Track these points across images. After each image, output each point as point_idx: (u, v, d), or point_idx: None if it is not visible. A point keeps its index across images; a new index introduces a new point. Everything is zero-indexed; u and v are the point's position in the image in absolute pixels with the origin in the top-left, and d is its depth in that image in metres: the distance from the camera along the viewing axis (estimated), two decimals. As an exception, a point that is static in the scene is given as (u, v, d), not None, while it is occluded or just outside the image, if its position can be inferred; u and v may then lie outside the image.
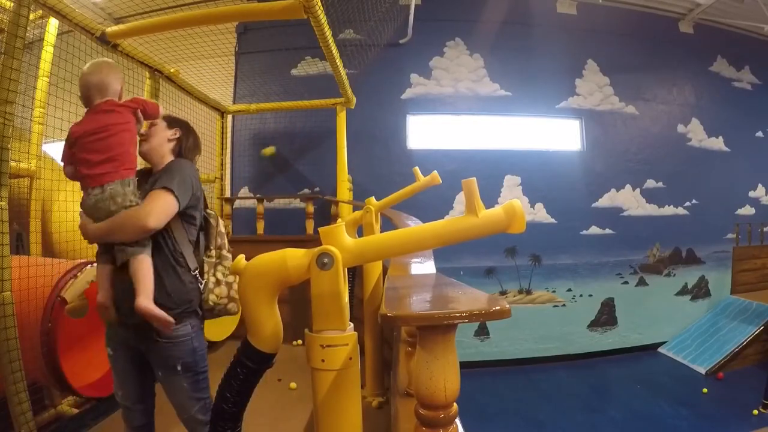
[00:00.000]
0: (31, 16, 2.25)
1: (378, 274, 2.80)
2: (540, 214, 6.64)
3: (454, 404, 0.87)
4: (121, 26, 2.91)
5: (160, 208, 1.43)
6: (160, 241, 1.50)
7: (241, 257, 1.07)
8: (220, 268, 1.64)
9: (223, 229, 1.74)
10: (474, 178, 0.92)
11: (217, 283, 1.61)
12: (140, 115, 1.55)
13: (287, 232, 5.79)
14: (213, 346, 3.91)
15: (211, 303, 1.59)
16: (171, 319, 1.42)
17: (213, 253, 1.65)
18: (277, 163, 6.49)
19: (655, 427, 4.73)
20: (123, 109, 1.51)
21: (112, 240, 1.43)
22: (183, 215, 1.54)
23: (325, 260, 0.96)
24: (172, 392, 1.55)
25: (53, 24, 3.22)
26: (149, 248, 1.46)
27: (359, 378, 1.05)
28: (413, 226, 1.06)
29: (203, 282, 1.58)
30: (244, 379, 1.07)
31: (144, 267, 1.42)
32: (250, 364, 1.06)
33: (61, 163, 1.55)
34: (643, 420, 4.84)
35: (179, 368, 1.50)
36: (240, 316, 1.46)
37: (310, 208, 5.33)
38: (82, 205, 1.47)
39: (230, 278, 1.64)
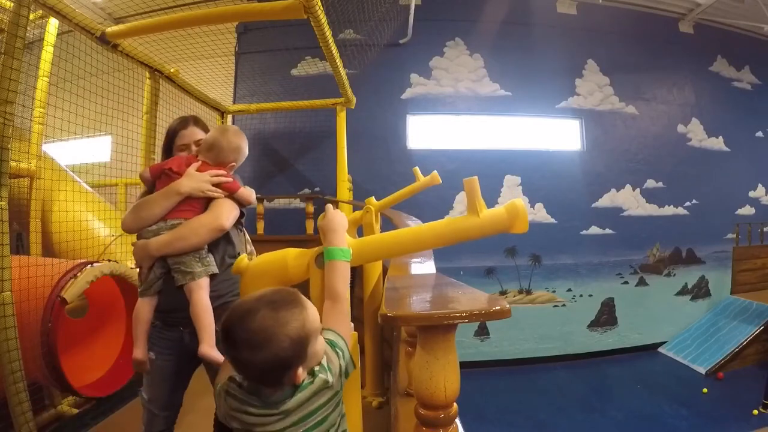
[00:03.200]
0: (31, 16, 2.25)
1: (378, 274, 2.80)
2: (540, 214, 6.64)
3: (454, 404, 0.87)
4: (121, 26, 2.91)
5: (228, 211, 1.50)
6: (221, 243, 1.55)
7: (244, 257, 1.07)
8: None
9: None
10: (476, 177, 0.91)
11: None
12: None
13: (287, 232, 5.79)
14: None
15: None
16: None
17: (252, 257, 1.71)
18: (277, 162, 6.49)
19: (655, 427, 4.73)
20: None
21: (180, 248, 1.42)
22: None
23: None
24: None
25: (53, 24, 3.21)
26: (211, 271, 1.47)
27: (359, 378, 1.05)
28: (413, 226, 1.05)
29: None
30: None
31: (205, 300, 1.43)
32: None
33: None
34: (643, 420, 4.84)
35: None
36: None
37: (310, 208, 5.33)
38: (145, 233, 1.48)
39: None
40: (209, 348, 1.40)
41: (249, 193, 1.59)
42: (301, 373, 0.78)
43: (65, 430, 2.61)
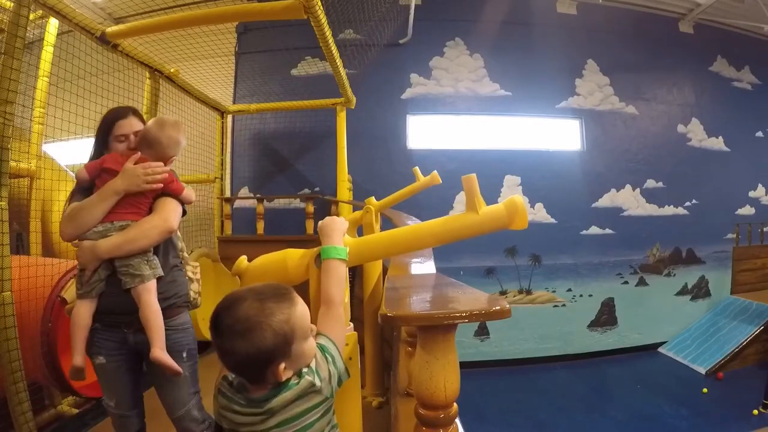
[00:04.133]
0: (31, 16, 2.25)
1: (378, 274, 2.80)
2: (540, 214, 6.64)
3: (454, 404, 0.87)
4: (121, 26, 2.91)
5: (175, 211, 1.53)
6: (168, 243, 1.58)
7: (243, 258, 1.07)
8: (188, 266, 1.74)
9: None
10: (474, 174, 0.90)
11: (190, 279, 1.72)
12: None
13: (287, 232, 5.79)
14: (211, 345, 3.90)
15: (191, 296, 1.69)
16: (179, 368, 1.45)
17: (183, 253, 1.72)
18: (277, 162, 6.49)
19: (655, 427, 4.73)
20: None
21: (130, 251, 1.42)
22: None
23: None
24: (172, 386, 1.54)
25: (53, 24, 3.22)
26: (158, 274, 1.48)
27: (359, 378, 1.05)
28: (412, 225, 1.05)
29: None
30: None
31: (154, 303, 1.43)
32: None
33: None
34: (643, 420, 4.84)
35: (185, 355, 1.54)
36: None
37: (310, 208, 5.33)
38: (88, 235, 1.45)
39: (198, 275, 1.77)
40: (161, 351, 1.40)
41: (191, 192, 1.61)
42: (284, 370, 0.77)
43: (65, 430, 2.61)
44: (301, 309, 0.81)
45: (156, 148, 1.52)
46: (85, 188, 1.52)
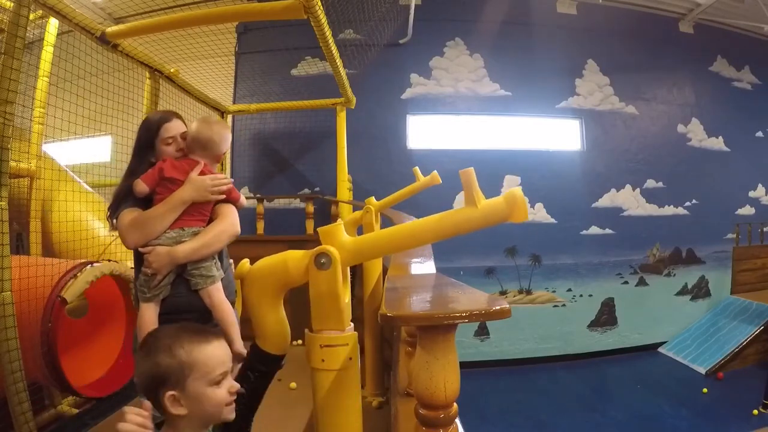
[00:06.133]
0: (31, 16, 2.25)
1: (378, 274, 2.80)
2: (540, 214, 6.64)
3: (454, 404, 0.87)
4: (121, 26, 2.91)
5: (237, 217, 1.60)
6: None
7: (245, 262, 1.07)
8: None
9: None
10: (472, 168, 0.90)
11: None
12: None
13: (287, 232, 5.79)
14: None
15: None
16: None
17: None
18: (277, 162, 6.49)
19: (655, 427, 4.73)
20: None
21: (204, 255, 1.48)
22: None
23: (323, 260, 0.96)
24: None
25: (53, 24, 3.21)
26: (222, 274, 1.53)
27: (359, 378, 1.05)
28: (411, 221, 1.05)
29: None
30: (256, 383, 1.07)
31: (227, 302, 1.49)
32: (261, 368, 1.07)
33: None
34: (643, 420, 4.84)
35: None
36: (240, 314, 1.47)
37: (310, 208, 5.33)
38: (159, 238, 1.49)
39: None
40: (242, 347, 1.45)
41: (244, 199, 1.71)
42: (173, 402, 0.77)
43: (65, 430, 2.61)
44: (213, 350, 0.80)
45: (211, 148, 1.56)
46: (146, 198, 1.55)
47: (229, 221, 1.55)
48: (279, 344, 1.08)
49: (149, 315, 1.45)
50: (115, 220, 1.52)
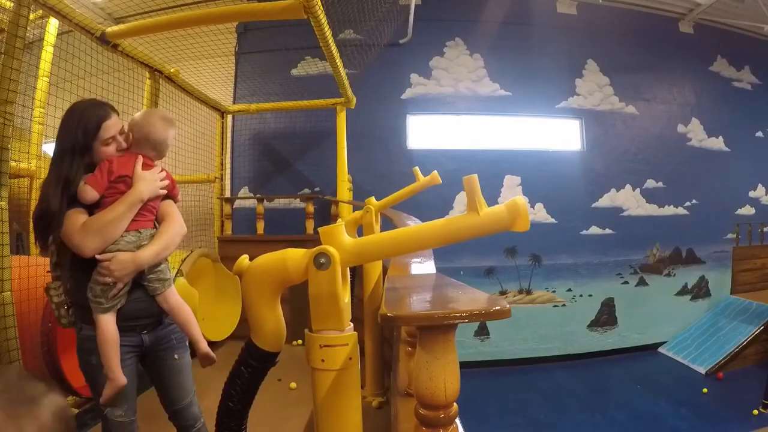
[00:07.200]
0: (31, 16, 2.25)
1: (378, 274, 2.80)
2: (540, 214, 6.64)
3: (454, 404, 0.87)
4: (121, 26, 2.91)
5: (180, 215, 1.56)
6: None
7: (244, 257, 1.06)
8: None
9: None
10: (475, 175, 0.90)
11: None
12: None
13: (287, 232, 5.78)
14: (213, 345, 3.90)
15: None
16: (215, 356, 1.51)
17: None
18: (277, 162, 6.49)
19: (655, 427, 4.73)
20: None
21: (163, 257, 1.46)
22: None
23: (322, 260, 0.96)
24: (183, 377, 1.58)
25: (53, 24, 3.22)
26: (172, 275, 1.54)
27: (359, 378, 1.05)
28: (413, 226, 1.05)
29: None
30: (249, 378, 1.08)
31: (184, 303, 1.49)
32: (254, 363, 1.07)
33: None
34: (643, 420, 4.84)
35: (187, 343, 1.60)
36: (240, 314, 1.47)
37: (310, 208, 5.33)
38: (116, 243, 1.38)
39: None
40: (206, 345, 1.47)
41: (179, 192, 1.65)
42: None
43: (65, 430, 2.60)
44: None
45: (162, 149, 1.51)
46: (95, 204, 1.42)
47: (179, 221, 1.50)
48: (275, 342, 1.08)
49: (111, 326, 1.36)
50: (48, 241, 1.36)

######

Task item: Please restate the whole listing exactly, without any of its pictures.

Response to the exercise:
Track these points across images. After each image, output each point as point_idx: (u, v, d), or point_idx: None if it is not visible. A point keeps its index across images; a new index introduces a new point. Everything is zero-indexed; u and v are the point's position in the image in absolute pixels with the origin in the top-left, and d is its depth in that image in metres: the distance from the camera along the viewing axis (estimated), two decimals. As an exception, a point that is static in the scene is given as (u, v, d), not None, while it is occluded or just outside the image, if its position can be inferred; u and v may then lie outside the image.
[00:00.000]
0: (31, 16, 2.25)
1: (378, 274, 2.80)
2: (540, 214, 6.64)
3: (454, 404, 0.87)
4: (121, 26, 2.91)
5: (160, 208, 1.43)
6: (160, 241, 1.50)
7: (241, 257, 1.07)
8: (220, 268, 1.64)
9: (223, 229, 1.74)
10: (474, 178, 0.92)
11: (217, 283, 1.61)
12: (140, 115, 1.55)
13: (287, 232, 5.79)
14: (213, 346, 3.91)
15: (211, 303, 1.59)
16: (171, 319, 1.42)
17: (213, 253, 1.65)
18: (277, 163, 6.49)
19: (655, 427, 4.73)
20: (123, 109, 1.51)
21: (112, 240, 1.43)
22: (183, 215, 1.54)
23: (325, 260, 0.96)
24: (172, 392, 1.55)
25: (53, 24, 3.22)
26: (149, 248, 1.46)
27: (359, 378, 1.05)
28: (413, 226, 1.06)
29: (203, 282, 1.58)
30: (244, 379, 1.07)
31: (144, 267, 1.42)
32: (250, 364, 1.06)
33: (61, 163, 1.55)
34: (643, 420, 4.84)
35: (179, 368, 1.50)
36: (240, 316, 1.46)
37: (310, 208, 5.33)
38: (82, 205, 1.47)
39: (230, 278, 1.64)
[00:03.200]
0: (31, 16, 2.25)
1: (378, 274, 2.80)
2: (540, 214, 6.64)
3: (454, 404, 0.87)
4: (121, 26, 2.91)
5: (228, 211, 1.50)
6: (221, 243, 1.55)
7: (244, 257, 1.07)
8: None
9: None
10: (476, 177, 0.91)
11: None
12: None
13: (287, 232, 5.79)
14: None
15: None
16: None
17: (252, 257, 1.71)
18: (277, 162, 6.49)
19: (655, 427, 4.73)
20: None
21: (180, 248, 1.42)
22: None
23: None
24: None
25: (53, 24, 3.21)
26: (211, 271, 1.47)
27: (359, 378, 1.05)
28: (413, 226, 1.05)
29: None
30: None
31: (205, 300, 1.43)
32: None
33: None
34: (643, 420, 4.84)
35: None
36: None
37: (310, 208, 5.33)
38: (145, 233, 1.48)
39: None
40: (209, 348, 1.40)
41: (249, 193, 1.59)
42: (301, 373, 0.78)
43: (65, 430, 2.61)
[00:04.133]
0: (31, 16, 2.25)
1: (378, 274, 2.80)
2: (540, 214, 6.64)
3: (454, 404, 0.87)
4: (121, 26, 2.91)
5: (175, 211, 1.53)
6: (168, 243, 1.58)
7: (243, 258, 1.07)
8: (188, 266, 1.74)
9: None
10: (474, 174, 0.90)
11: (190, 279, 1.72)
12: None
13: (287, 232, 5.79)
14: (211, 345, 3.90)
15: (191, 296, 1.69)
16: (179, 368, 1.45)
17: (183, 253, 1.72)
18: (277, 162, 6.49)
19: (655, 427, 4.73)
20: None
21: (130, 251, 1.42)
22: None
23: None
24: (172, 386, 1.54)
25: (53, 24, 3.22)
26: (158, 274, 1.48)
27: (359, 378, 1.05)
28: (412, 225, 1.05)
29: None
30: None
31: (154, 303, 1.43)
32: None
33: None
34: (643, 420, 4.84)
35: (185, 355, 1.54)
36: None
37: (310, 208, 5.33)
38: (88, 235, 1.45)
39: (198, 275, 1.77)
40: (161, 351, 1.40)
41: (191, 192, 1.61)
42: (284, 370, 0.77)
43: (65, 430, 2.61)
44: (301, 309, 0.81)
45: (156, 148, 1.52)
46: (85, 188, 1.52)
[00:06.133]
0: (31, 16, 2.25)
1: (378, 274, 2.80)
2: (540, 214, 6.64)
3: (454, 404, 0.87)
4: (121, 26, 2.91)
5: (237, 217, 1.60)
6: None
7: (245, 262, 1.07)
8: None
9: None
10: (472, 168, 0.90)
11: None
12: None
13: (287, 232, 5.79)
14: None
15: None
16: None
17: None
18: (277, 162, 6.49)
19: (655, 427, 4.73)
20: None
21: (204, 255, 1.48)
22: None
23: (323, 260, 0.96)
24: None
25: (53, 24, 3.21)
26: (222, 274, 1.53)
27: (359, 378, 1.05)
28: (411, 221, 1.05)
29: None
30: (256, 383, 1.07)
31: (227, 302, 1.49)
32: (261, 368, 1.07)
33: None
34: (643, 420, 4.84)
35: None
36: (240, 314, 1.47)
37: (310, 208, 5.33)
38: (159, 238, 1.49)
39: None
40: (242, 347, 1.45)
41: (244, 199, 1.71)
42: (173, 402, 0.77)
43: (65, 430, 2.61)
44: (213, 350, 0.80)
45: (211, 148, 1.56)
46: (146, 198, 1.55)
47: (229, 221, 1.55)
48: (279, 344, 1.08)
49: (149, 315, 1.45)
50: (115, 220, 1.52)
[00:07.200]
0: (31, 16, 2.25)
1: (378, 274, 2.80)
2: (540, 214, 6.64)
3: (454, 404, 0.87)
4: (121, 26, 2.91)
5: (180, 215, 1.56)
6: None
7: (244, 257, 1.06)
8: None
9: None
10: (475, 175, 0.90)
11: None
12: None
13: (287, 232, 5.78)
14: (213, 345, 3.90)
15: None
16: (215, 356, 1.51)
17: None
18: (277, 162, 6.49)
19: (655, 427, 4.73)
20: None
21: (163, 257, 1.46)
22: None
23: (322, 260, 0.96)
24: (183, 377, 1.58)
25: (53, 24, 3.22)
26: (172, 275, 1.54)
27: (359, 378, 1.05)
28: (413, 226, 1.05)
29: None
30: (249, 378, 1.08)
31: (184, 303, 1.49)
32: (254, 363, 1.07)
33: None
34: (643, 420, 4.84)
35: (187, 343, 1.60)
36: (240, 314, 1.47)
37: (310, 208, 5.33)
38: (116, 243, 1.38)
39: None
40: (206, 345, 1.47)
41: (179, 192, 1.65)
42: None
43: (65, 430, 2.60)
44: None
45: (162, 149, 1.51)
46: (95, 204, 1.42)
47: (179, 221, 1.50)
48: (275, 342, 1.08)
49: (111, 326, 1.36)
50: (48, 241, 1.36)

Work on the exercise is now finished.